→ **Activity list**
(a) Please list every phrase that the breast cancer abstract below places inside parentheses.
(b) In the breast cancer abstract below, which cells were genetically barcoded and injected into mice?

→ **Selected excerpt**
Identification of Determinants of Metastatic Behaviour in Breast Cancer Clonal Populations isolated through a CRISPRa-based Barcoding Strategy

Breast cancer is the most commonly diagnosed cancer in women, and one of the most lethal malignancies worldwide. Its high mortality is attributed to the development of metastases in secondary sites of the body that impair the function of vital organs. One of the reasons why the effective eradication of breast cancer remains an unmet clinical challenge is its inherent heterogeneity. In cancer, heterogeneity can be found at different levels: among tumors of the same type, with different cytological and molecular characteristics, or among cell populations within the same tumor. Within a tumor mass, several clonal populations with different phenotypes and characteristics, such as the ability to metastasize and survive in distant organs, co-exist. To deepen our knowledge about what differentiates highly aggressive and less metastatic populations, D2.0R cells were genetically barcoded following the CaTCH (CRISPRa tracing of clones in heterogeneous cell populations) protocol and injected into mice, that developed metastases. Following an assessment of barcode representation, we isolated clonal populations with different metastatic fitness. We isolated the clonal population for each selected barcode, both from the initial polyclonal population (PRE) and from the lung metastasis (POST). RNA sequencing of the different populations revealed clear distinct gene expression profiles among clones with different metastatic fitness, as well as among PRE and POST clonal populations. In line with RNA sequencing results, differential behaviours were observed among clonal populations cultured on a soft substrate, displaying either a mesenchymal- or epithelial-like phenotype. These observations prompted us to investigate the role of E-cadherin, an epithelial marker shown to be differentially expressed, in the metastatic process. Our results showed that E-cadherin strongly impacts the self-organization of the cells in different experimental setups in vitro, suggesting that it may influence metastatic recurrence.

→ **Extracted data**

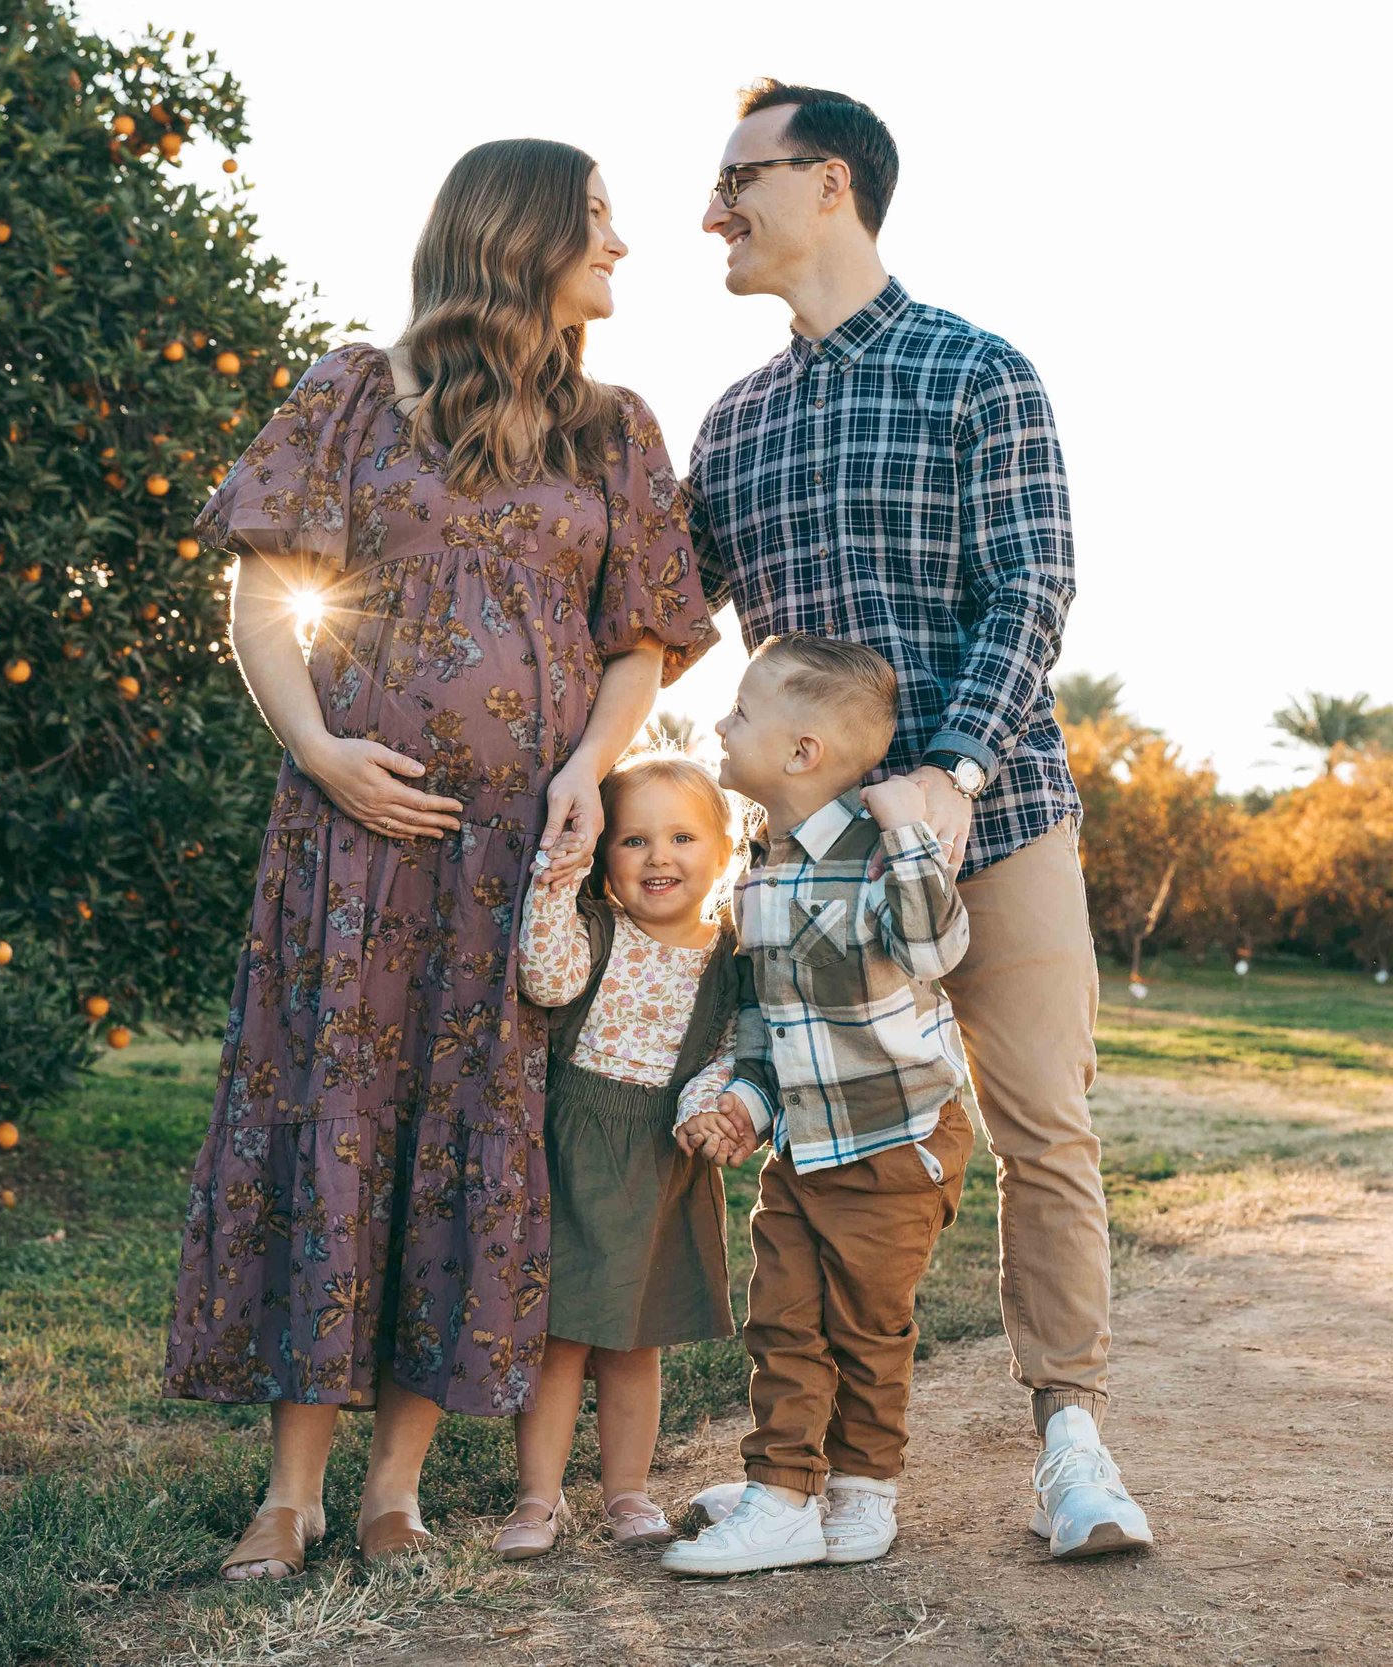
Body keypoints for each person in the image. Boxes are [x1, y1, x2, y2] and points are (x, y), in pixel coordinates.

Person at [161, 138, 718, 1581]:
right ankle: (287, 1493)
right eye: (596, 221)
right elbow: (265, 597)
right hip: (351, 842)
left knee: (472, 1131)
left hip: (518, 856)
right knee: (335, 1115)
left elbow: (641, 637)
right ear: (516, 236)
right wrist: (319, 750)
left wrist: (587, 769)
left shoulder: (615, 429)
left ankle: (395, 1489)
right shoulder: (354, 390)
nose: (622, 247)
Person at [687, 80, 1151, 1558]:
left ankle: (1071, 1438)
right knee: (803, 1150)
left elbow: (1033, 587)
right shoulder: (733, 424)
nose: (713, 210)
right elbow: (656, 612)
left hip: (995, 819)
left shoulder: (976, 372)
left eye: (738, 180)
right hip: (808, 874)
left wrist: (951, 771)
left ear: (830, 181)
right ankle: (814, 1477)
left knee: (1044, 1123)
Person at [657, 634, 975, 1577]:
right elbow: (767, 1026)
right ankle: (783, 1490)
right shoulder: (759, 874)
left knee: (866, 1330)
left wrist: (909, 826)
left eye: (741, 711)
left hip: (896, 1143)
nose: (721, 723)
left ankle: (863, 1491)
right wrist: (745, 1103)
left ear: (802, 751)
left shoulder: (882, 855)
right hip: (804, 1146)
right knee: (783, 1317)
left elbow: (933, 950)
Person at [495, 750, 744, 1560]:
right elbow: (545, 978)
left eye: (682, 837)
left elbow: (729, 1052)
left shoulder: (730, 960)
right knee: (562, 1336)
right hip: (574, 1147)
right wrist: (556, 876)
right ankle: (538, 1497)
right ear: (606, 856)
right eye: (635, 839)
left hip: (660, 1157)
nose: (658, 856)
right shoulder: (597, 930)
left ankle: (628, 1491)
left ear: (723, 850)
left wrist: (708, 1110)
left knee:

→ **Answers**
(a)
CRISPRa tracing of clones in heterogeneous cell populations
PRE
POST

(b) D2.0R cells.